12. A transmitter that includes means for reducing I-Q imbalance of the transmitter, comprising: the transmitter receiving a data stream of coefficients of a multi-carrier modulation signal;means for pre-processing the data stream by processing a set of the coefficients that correspond with selected notch frequencies to reduce the effects of I-Q imbalance of the transmitter, wherein at least a portion of the set of coefficients corresponds to non-symmetrical notch frequencies;a multi-carrier modulator for multi-carrier modulating the pre-processed data stream;an I-Q modulator for I-Q modulating the multi-carrier modulated pre-processed data stream.

13. The transmitter of claim 12, wherein the set of coefficients additionally corresponds to symmetrical notch frequencies.

14. The transmitter of claim 12, further comprising: means for measuring I-Q imbalance of the transmitter; and whereinthe pre-processing of the data stream is based at least in part on the measured I-Q imbalance.

15. The transmitter of claim 14, wherein measuring I-Q imbalance of the transmitter comprises measuring the I-Q imbalance at a single frequency.

16. The transmitter of claim 13, further comprising pre-processing data stream coefficients corresponding to symmetric notch frequencies to affect a notch at a transmit carrier frequency fm.

17. The transmitter of claim 12, wherein pre-processing of the data stream comprises: selecting a value for at least one data stream coefficient Xm reducing leakage at transmit frequency fm due to data stream coefficient X−m the leakage being caused by I-Q imbalance of the transmitter.

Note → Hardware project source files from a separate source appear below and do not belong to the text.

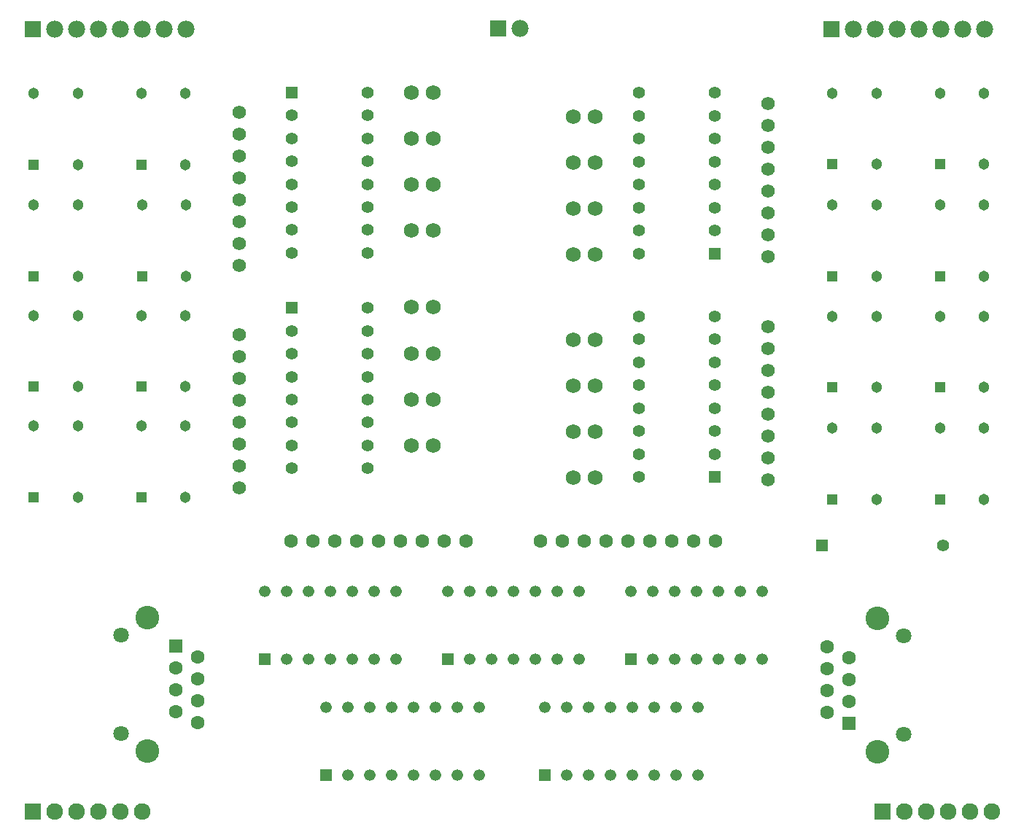
<source format=gts>
G04*
G04 #@! TF.GenerationSoftware,Altium Limited,Altium Designer,23.7.1 (13)*
G04*
G04 Layer_Color=8388736*
%FSLAX44Y44*%
%MOMM*%
G71*
G04*
G04 #@! TF.SameCoordinates,93FF3AC7-ECDF-4BF0-B63B-3C63AFF3D3F3*
G04*
G04*
G04 #@! TF.FilePolarity,Negative*
G04*
G01*
G75*
%ADD13C,1.5682*%
%ADD14R,1.6032X1.6032*%
%ADD15C,1.6032*%
%ADD16C,2.7532*%
%ADD17C,1.8032*%
%ADD18R,1.4032X1.4032*%
%ADD19C,1.4032*%
%ADD20R,1.9282X1.9282*%
%ADD21C,1.9282*%
%ADD22R,1.3332X1.3332*%
%ADD23C,1.3332*%
%ADD24C,1.7272*%
%ADD25R,1.3032X1.3032*%
%ADD26C,1.3032*%
%ADD27C,1.9812*%
%ADD28R,1.9812X1.9812*%
%ADD29C,1.6002*%
D13*
X544196Y851455D02*
D03*
Y826055D02*
D03*
Y800655D02*
D03*
Y775255D02*
D03*
Y749855D02*
D03*
Y724455D02*
D03*
Y699055D02*
D03*
Y673655D02*
D03*
X1158240Y1120140D02*
D03*
Y1094740D02*
D03*
Y1069340D02*
D03*
Y1043940D02*
D03*
Y1018540D02*
D03*
Y993140D02*
D03*
Y967740D02*
D03*
Y942340D02*
D03*
Y861060D02*
D03*
Y835660D02*
D03*
Y810260D02*
D03*
Y784860D02*
D03*
Y759460D02*
D03*
Y734060D02*
D03*
Y708660D02*
D03*
Y683260D02*
D03*
X544301Y931465D02*
D03*
Y956865D02*
D03*
Y982265D02*
D03*
Y1007665D02*
D03*
Y1033065D02*
D03*
Y1058465D02*
D03*
Y1083865D02*
D03*
Y1109265D02*
D03*
D14*
X1251723Y399812D02*
D03*
X470559Y489758D02*
D03*
D15*
X1226323Y412512D02*
D03*
X1251723Y425212D02*
D03*
X1226323Y437912D02*
D03*
X1251723Y450612D02*
D03*
X1226323Y463312D02*
D03*
X1251723Y476012D02*
D03*
X1226323Y488712D02*
D03*
X495959Y477058D02*
D03*
X470559Y464358D02*
D03*
X495959Y451658D02*
D03*
X470559Y438958D02*
D03*
X495959Y426258D02*
D03*
X470559Y413558D02*
D03*
X495959Y400858D02*
D03*
D16*
X1284722Y366762D02*
D03*
Y521762D02*
D03*
X437559Y522808D02*
D03*
Y367808D02*
D03*
D17*
X1315223Y387112D02*
D03*
Y501412D02*
D03*
X407059Y502458D02*
D03*
Y388158D02*
D03*
D18*
X1220330Y607060D02*
D03*
X605519Y882694D02*
D03*
X1096302Y945668D02*
D03*
X1096059Y686280D02*
D03*
X605519Y1132866D02*
D03*
D19*
X1361330Y607060D02*
D03*
X605519Y856034D02*
D03*
Y829394D02*
D03*
Y802735D02*
D03*
Y776095D02*
D03*
Y749435D02*
D03*
Y722795D02*
D03*
Y696134D02*
D03*
X693520D02*
D03*
Y722795D02*
D03*
Y749435D02*
D03*
Y776095D02*
D03*
Y802735D02*
D03*
Y829394D02*
D03*
Y856034D02*
D03*
Y882694D02*
D03*
X1096302Y972328D02*
D03*
Y998968D02*
D03*
Y1025628D02*
D03*
Y1052268D02*
D03*
Y1078928D02*
D03*
Y1105568D02*
D03*
Y1132228D02*
D03*
X1008302D02*
D03*
Y1105568D02*
D03*
Y1078928D02*
D03*
Y1052268D02*
D03*
Y1025628D02*
D03*
Y998968D02*
D03*
Y972328D02*
D03*
Y945668D02*
D03*
X1096059Y712940D02*
D03*
Y739580D02*
D03*
Y766240D02*
D03*
Y792880D02*
D03*
Y819540D02*
D03*
Y846180D02*
D03*
Y872840D02*
D03*
X1008058D02*
D03*
Y846180D02*
D03*
Y819540D02*
D03*
Y792880D02*
D03*
Y766240D02*
D03*
Y739580D02*
D03*
Y712940D02*
D03*
Y686280D02*
D03*
X605519Y1106206D02*
D03*
Y1079566D02*
D03*
Y1052906D02*
D03*
Y1026266D02*
D03*
Y999606D02*
D03*
Y972966D02*
D03*
Y946306D02*
D03*
X693520D02*
D03*
Y972966D02*
D03*
Y999606D02*
D03*
Y1026266D02*
D03*
Y1052906D02*
D03*
Y1079566D02*
D03*
Y1106206D02*
D03*
Y1132866D02*
D03*
D20*
X304509Y297571D02*
D03*
X1290773Y297809D02*
D03*
D21*
X329909Y297571D02*
D03*
X355309D02*
D03*
X380709D02*
D03*
X406109D02*
D03*
X431509D02*
D03*
X1316173Y297809D02*
D03*
X1341573D02*
D03*
X1366973D02*
D03*
X1392373D02*
D03*
X1417773D02*
D03*
D22*
X898941Y339700D02*
D03*
X645160D02*
D03*
X998596Y474438D02*
D03*
X786158D02*
D03*
X573876D02*
D03*
D23*
X924341Y339700D02*
D03*
X949741D02*
D03*
X975141D02*
D03*
X1000540D02*
D03*
X1025940D02*
D03*
X1051340D02*
D03*
X1076740D02*
D03*
Y419100D02*
D03*
X1051340D02*
D03*
X1025940D02*
D03*
X1000540D02*
D03*
X975141D02*
D03*
X949741D02*
D03*
X924341D02*
D03*
X898941D02*
D03*
X670560Y339700D02*
D03*
X695960D02*
D03*
X721360D02*
D03*
X746760D02*
D03*
X772160D02*
D03*
X797560D02*
D03*
X822960D02*
D03*
Y419100D02*
D03*
X797560D02*
D03*
X772160D02*
D03*
X746760D02*
D03*
X721360D02*
D03*
X695960D02*
D03*
X670560D02*
D03*
X645160D02*
D03*
X998596Y553838D02*
D03*
X1023996D02*
D03*
X1049396D02*
D03*
X1074796D02*
D03*
X1100196D02*
D03*
X1125596D02*
D03*
X1150996D02*
D03*
Y474438D02*
D03*
X1125596D02*
D03*
X1100196D02*
D03*
X1074796D02*
D03*
X1049396D02*
D03*
X1023996D02*
D03*
X786158Y553838D02*
D03*
X811558D02*
D03*
X836958D02*
D03*
X862358D02*
D03*
X887758D02*
D03*
X913158D02*
D03*
X938558D02*
D03*
Y474438D02*
D03*
X913158D02*
D03*
X887758D02*
D03*
X862358D02*
D03*
X836958D02*
D03*
X811558D02*
D03*
X573876Y553838D02*
D03*
X599276D02*
D03*
X624676D02*
D03*
X650076D02*
D03*
X675476D02*
D03*
X700876D02*
D03*
X726276D02*
D03*
Y474438D02*
D03*
X700876D02*
D03*
X675476D02*
D03*
X650076D02*
D03*
X624676D02*
D03*
X599276D02*
D03*
D24*
X957580Y685800D02*
D03*
X932180D02*
D03*
X957580Y739140D02*
D03*
X932180D02*
D03*
X957580Y792480D02*
D03*
X932180D02*
D03*
X957580Y845820D02*
D03*
X932180D02*
D03*
X957580Y1104900D02*
D03*
X932180D02*
D03*
X957580Y1051560D02*
D03*
X932180D02*
D03*
X957580Y998220D02*
D03*
X932180D02*
D03*
X957580Y944880D02*
D03*
X932180D02*
D03*
X744220Y883364D02*
D03*
X769620D02*
D03*
X744220Y829222D02*
D03*
X769620D02*
D03*
X744220Y776181D02*
D03*
X769620D02*
D03*
X744220Y722980D02*
D03*
X769620D02*
D03*
X744220Y972820D02*
D03*
X769620D02*
D03*
X744220Y1079500D02*
D03*
X769620D02*
D03*
X744220Y1026160D02*
D03*
X769620D02*
D03*
X744220Y1132840D02*
D03*
X769620D02*
D03*
D25*
X1357770Y660475D02*
D03*
X1232830D02*
D03*
Y790437D02*
D03*
X1357770Y790438D02*
D03*
Y919503D02*
D03*
Y1049311D02*
D03*
X1232830Y919503D02*
D03*
Y1049311D02*
D03*
X430670Y662785D02*
D03*
Y791055D02*
D03*
Y1048865D02*
D03*
X431572Y919325D02*
D03*
X305730Y662785D02*
D03*
Y791055D02*
D03*
Y919325D02*
D03*
Y1048865D02*
D03*
D26*
X1408770Y660475D02*
D03*
Y742975D02*
D03*
X1357770D02*
D03*
X1283830Y660475D02*
D03*
Y742975D02*
D03*
X1232830D02*
D03*
X1283830Y790437D02*
D03*
Y872937D02*
D03*
X1232830D02*
D03*
X1408770Y790438D02*
D03*
Y872937D02*
D03*
X1357770D02*
D03*
X1408770Y919503D02*
D03*
Y1002003D02*
D03*
X1357770D02*
D03*
X1408770Y1049311D02*
D03*
Y1131811D02*
D03*
X1357770D02*
D03*
X1283830Y919503D02*
D03*
Y1002003D02*
D03*
X1232830D02*
D03*
X1283830Y1049311D02*
D03*
Y1131811D02*
D03*
X1232830D02*
D03*
X481670Y662785D02*
D03*
Y745285D02*
D03*
X430670D02*
D03*
X481670Y791055D02*
D03*
Y873555D02*
D03*
X430670D02*
D03*
X481670Y1048865D02*
D03*
Y1131365D02*
D03*
X430670D02*
D03*
X482572Y919325D02*
D03*
Y1001825D02*
D03*
X431572D02*
D03*
X356730Y662785D02*
D03*
Y745285D02*
D03*
X305730D02*
D03*
X356730Y791055D02*
D03*
Y873555D02*
D03*
X305730D02*
D03*
X356730Y919325D02*
D03*
Y1001825D02*
D03*
X305730D02*
D03*
X356730Y1048865D02*
D03*
Y1131365D02*
D03*
X305730D02*
D03*
D27*
X869900Y1206915D02*
D03*
X1257300Y1206500D02*
D03*
X1282700D02*
D03*
X1308100D02*
D03*
X1333500D02*
D03*
X1358900D02*
D03*
X1384300D02*
D03*
X1409700D02*
D03*
X330200D02*
D03*
X355600D02*
D03*
X381000D02*
D03*
X406400D02*
D03*
X431800D02*
D03*
X457200D02*
D03*
X482600D02*
D03*
D28*
X844500Y1206915D02*
D03*
X1231900Y1206500D02*
D03*
X304800D02*
D03*
D29*
X1097280Y612140D02*
D03*
X1071880D02*
D03*
X1046480D02*
D03*
X1021080D02*
D03*
X995680D02*
D03*
X970280D02*
D03*
X944880D02*
D03*
X919480D02*
D03*
X894080D02*
D03*
X604520D02*
D03*
X629920D02*
D03*
X655320D02*
D03*
X680720D02*
D03*
X706120D02*
D03*
X731520D02*
D03*
X756920D02*
D03*
X782320D02*
D03*
X807720D02*
D03*
M02*

</source>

18. The transmitter of claim 17, wherein selecting the value of the data stream coefficient Xm is based at least in part on measured I-Q imbalance.

19. The transmitter of claim 17, wherein the value for Xm is determined by measuring spectral leakage at fm due to X−m when Xm is zeroed, and by measuring spectral leakage at fm due to Xm when X−m is zeroed.

20. The transmitter of claim 17, wherein reducing the leakage at the transmit frequency fm comprises canceling the leakage at the transmit frequency fm by proper selection of the value of Xm.